Ik zit in de rolstoel mijn benen zijn met riempjes vastgebonden en met een tuigje zit mijn bovenlichaam tegen rugleuning gesnoerd. Maar mijn armen en handen zijjn vrij, ze liggen op een soort tafelblad van mijn rolstoel. Marion en de andere verpleegster zijn met andere zaken bezig. Goed moment om eens te kijken wat ik nog kan. Ik probeer mijn rechter duim te bewegen. Maar er gebeurt niets. Met mijn linker lukt het ook niet. Ik probeer mijn hand tot een vuist te ballen. Mijn vingers verkrommen een beetje. Het knuffeltje dat voor me op het tafelblad ligt probeer ik te pakken. Het lukt me een arm op te tillen, maar in een ongecontroleerde beweging zwiep ik het knuffeltje van het blad op de grond. Van pure frustratie begin ik te huilen. Marion komt naar mij toe.
'Och meisje is je knuffeltje gevallen.' Ze raapt het op en drukt het in mijn hand.
'Zo en nu niet meer gaan huilen.' Zegt ze.
Maar ik ga alleen maar harder huilen nu ik besef dat ik nu echt geen controle meer over mijn spieren heb.
Marion probeert me te troosten en stopt een speentje in mijn mond, maar niets helpt.
Het dringt tot me door dat ik niet alleen gevangene ben van mijn moeder, maar ook van mijn eigen lichaam.
Alle hoop om hier zelfstandig uit te komen is de afgelopen vijf minuten vervlogen.
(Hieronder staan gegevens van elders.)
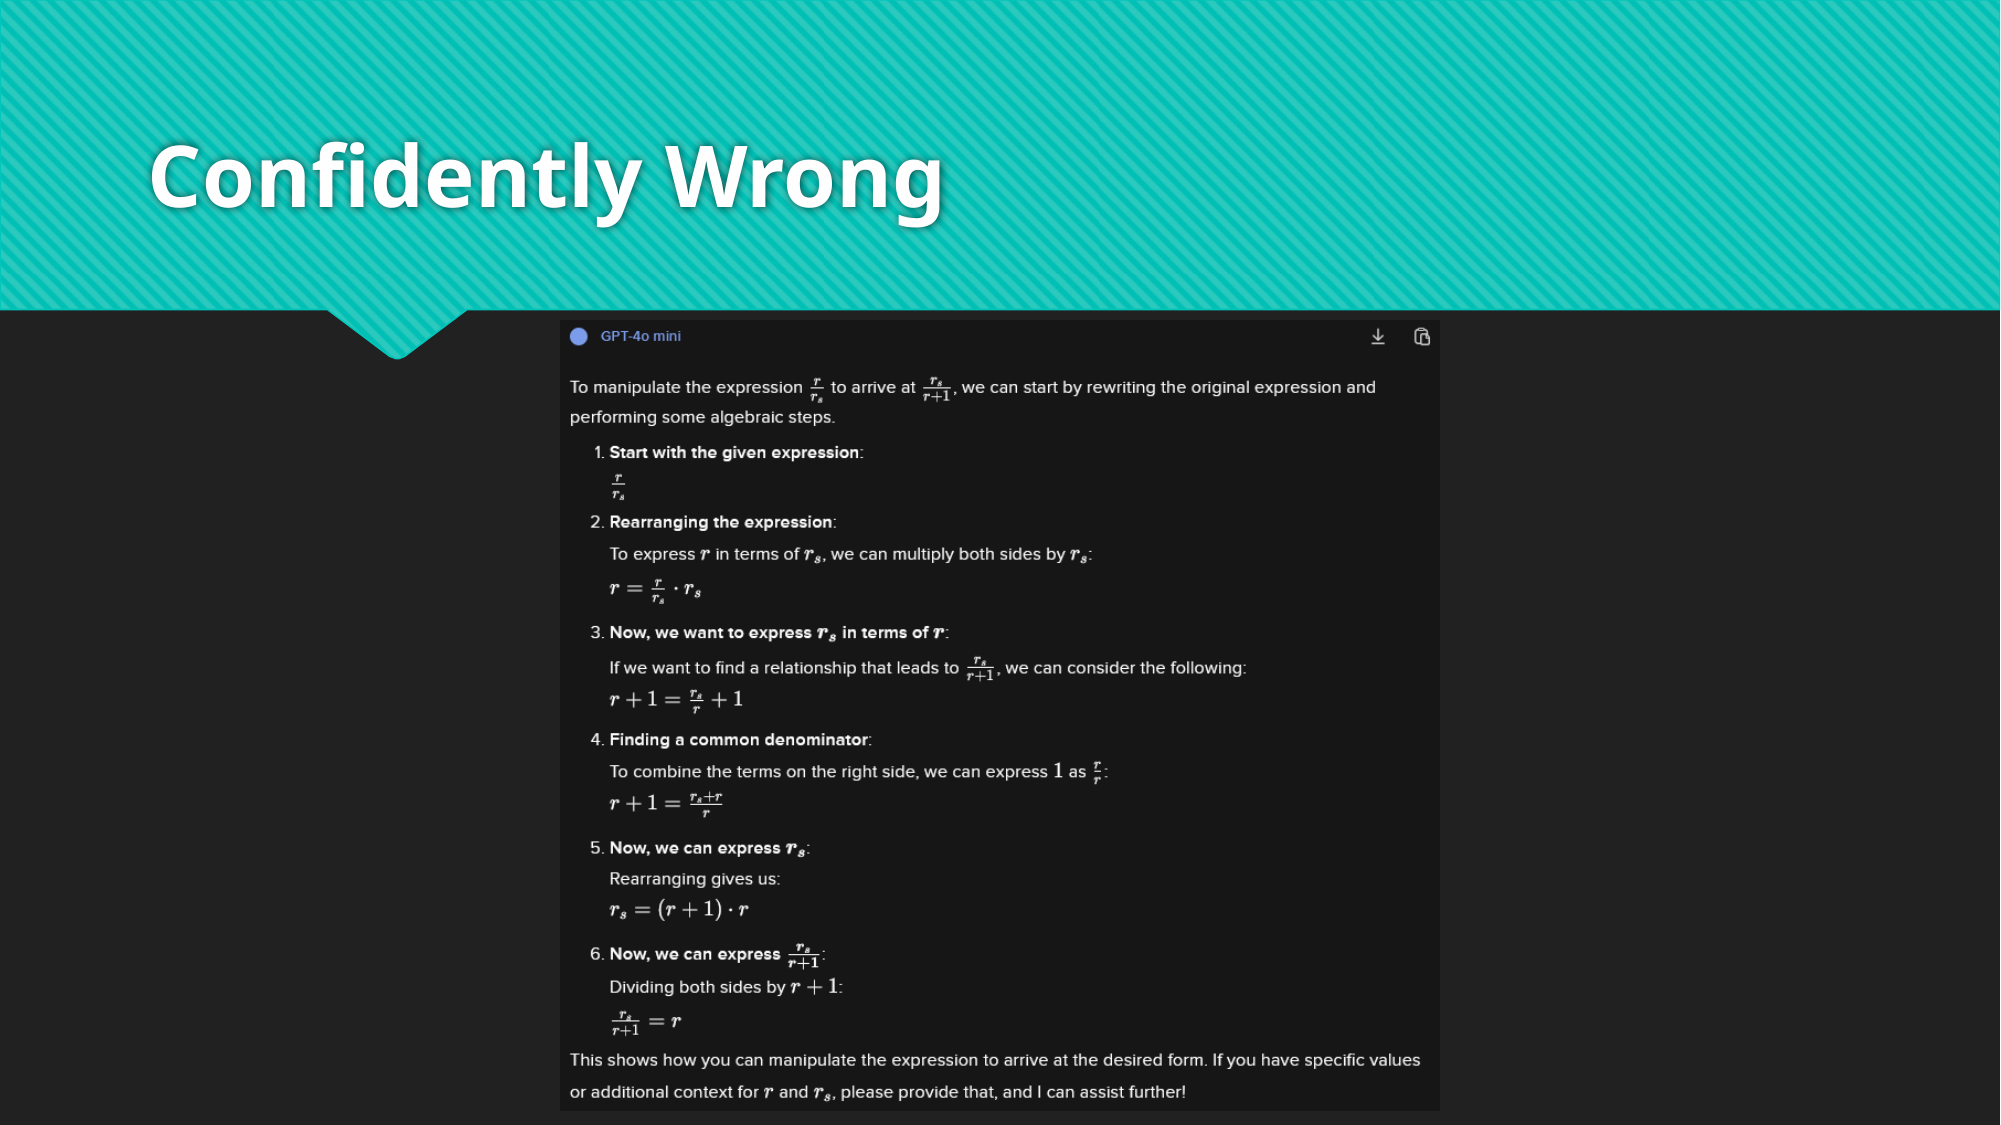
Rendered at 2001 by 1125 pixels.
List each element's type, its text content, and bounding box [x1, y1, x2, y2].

picture [560, 320, 1440, 1111]
title Confidently Wrong [132, 73, 1868, 233]
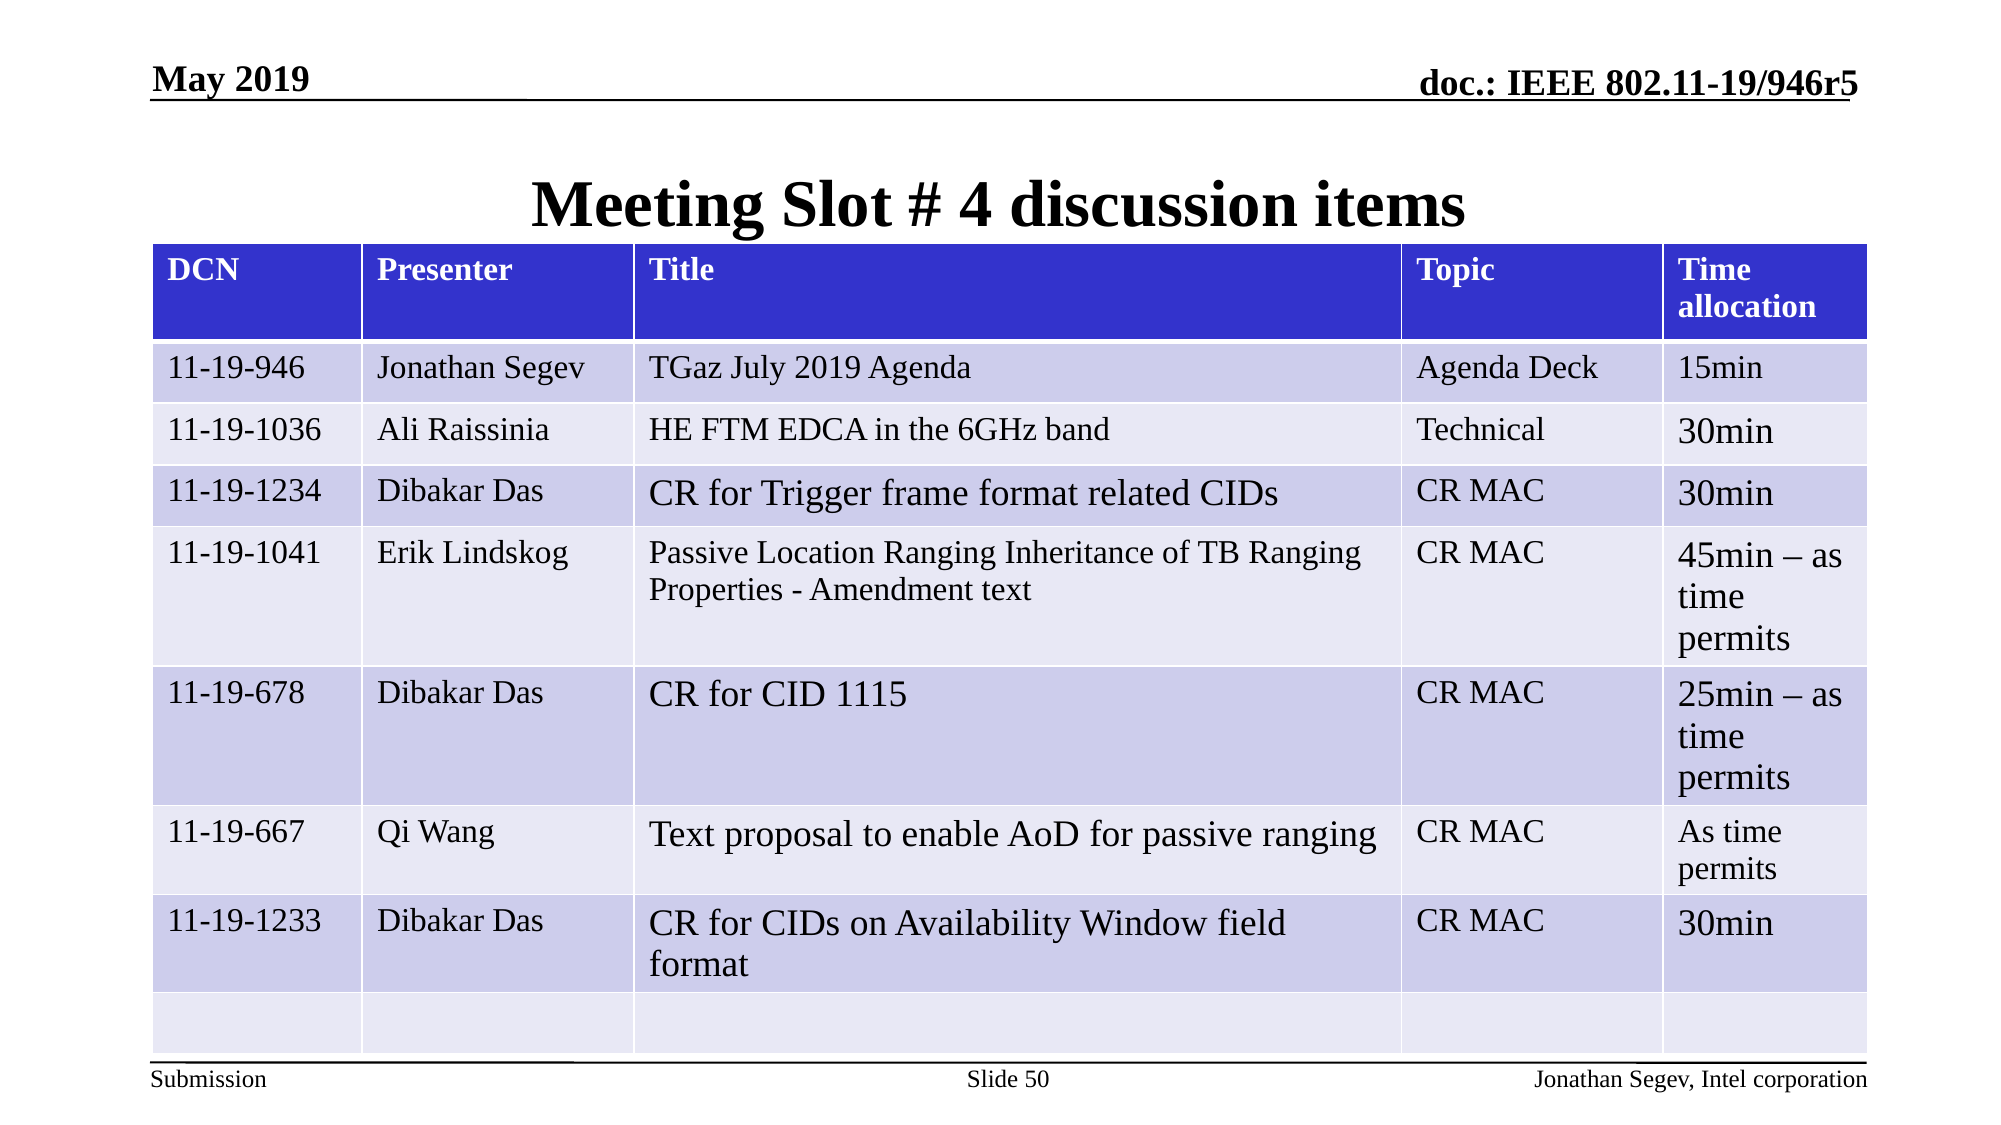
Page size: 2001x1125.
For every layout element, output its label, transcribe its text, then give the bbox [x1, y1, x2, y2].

table_cell 15min [1664, 344, 1867, 402]
table_cell Dibakar Das [363, 667, 633, 805]
table_cell Jonathan Segev [363, 344, 633, 402]
table_header Presenter [363, 244, 633, 339]
table_cell Dibakar Das [363, 466, 633, 526]
table_header Title [635, 244, 1401, 339]
table_header Topic [1402, 244, 1662, 339]
table_cell Passive Location Ranging Inheritance of TB Ranging Properties - Amendment text [635, 527, 1401, 665]
table_cell 11-19-667 [153, 806, 361, 894]
table_cell 30min [1664, 466, 1867, 526]
table_cell CR MAC [1402, 466, 1662, 526]
table_cell Ali Raissinia [363, 404, 633, 464]
table_cell 11-19-946 [153, 344, 361, 402]
table_cell 45min – as time permits [1664, 527, 1867, 665]
table_cell [153, 993, 361, 1053]
table_cell Dibakar Das [363, 895, 633, 992]
table_cell [1664, 993, 1867, 1053]
table_cell CR MAC [1402, 527, 1662, 665]
table_cell Qi Wang [363, 806, 633, 894]
table_cell CR for Trigger frame format related CIDs [635, 466, 1401, 526]
table_cell 11-19-1036 [153, 404, 361, 464]
table_cell Text proposal to enable AoD for passive ranging [635, 806, 1401, 894]
table_cell [1402, 993, 1662, 1053]
title Meeting Slot # 4 discussion items [149, 112, 1850, 288]
table_cell Erik Lindskog [363, 527, 633, 665]
table_cell 11-19-1234 [153, 466, 361, 526]
table_cell 30min [1664, 895, 1867, 992]
table_cell CR for CIDs on Availability Window field format [635, 895, 1401, 992]
slide_number Slide 50 [950, 1061, 1067, 1123]
table_cell [363, 993, 633, 1053]
table_cell Agenda Deck [1402, 344, 1662, 402]
table_cell 11-19-1233 [153, 895, 361, 992]
table_cell TGaz July 2019 Agenda [635, 344, 1401, 402]
table_cell HE FTM EDCA in the 6GHz band [635, 404, 1401, 464]
table_cell 25min – as time permits [1664, 667, 1867, 805]
table_header DCN [153, 244, 361, 339]
table_cell CR MAC [1402, 895, 1662, 992]
table_cell CR for CID 1115 [635, 667, 1401, 805]
table_cell 11-19-678 [153, 667, 361, 805]
table_cell 11-19-1041 [153, 527, 361, 665]
footer Jonathan Segev, Intel corporation [1171, 1061, 1869, 1093]
table_cell Technical [1402, 404, 1662, 464]
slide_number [152, 54, 563, 100]
table_cell CR MAC [1402, 806, 1662, 894]
table_cell As time permits [1664, 806, 1867, 894]
table_cell 30min [1664, 404, 1867, 464]
table_cell [635, 993, 1401, 1053]
table_cell CR MAC [1402, 667, 1662, 805]
table_header Time allocation [1664, 244, 1867, 339]
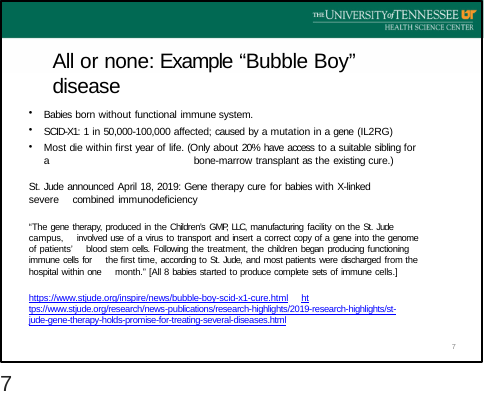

De tranen stromen over mijn wangen.
Marion streelt door mijn haar.
'Rustig maar, we zullen goed voor je zorgen.' Zegt ze, alsof ze precies weet wat ik voel. (wordt vervolgd).
 
Laatst bewerkt:

Peter1970

Superlid
De proefpersoon 2 'het genootschap' Deel 4

'Welterusten meisje. Morgen mag je vast naar huis.' Marion kijkt me blijmoedig aan.
Ze geeft me een kus op mijn voorhoofd en stopt een speentje in mijn mond. Dat helpt iets.
Ik ben nog steeds in een berdroefde stemming. Ik heb de hoop verloren dat het goed zal komen. Zolang ik mijn armen en benen nog kon gebruiken was die hoop er nog.
Ik zal de rest van mijn leven als afhankelijk baby'tje slijten, en hoe goed mijn moeder ook voor me zal zorgen. En hoe zeer ik er ook van kan genieten om als baby'tje behandeld te worden.
Wat me wel opvalt is dat ik nog wel kan denken als een volwassene. Als ik naar de volwassen baby's hier op de afdeling kijk dan zie ik bij een aantal een blik in hun ogen die doet vermoeden dat ze ook geestellijk op het niveau van een baby functioneren.
Ik zag het ook bij Inez. Ik vraag me wel af wat beter is. Inez voelt zich misschien gewoon een baby en weet niet beter. Ze is er zich niet van bewust in wat voor toestand ze zich bevindt.
Toch ben ik bang dat dat ook bij mij gebeurt. Ik hoop dat ik morgen weg mag hier. Dat ze niet besluiten me hier te houden en de dosis nog verder te verhogen.
Ik kan niet slapen en lig te woelen in mijn bed, voorzover dat althans mogelijk is door de fixatie banden. Uiteindelijk val ik bezweet in slaap.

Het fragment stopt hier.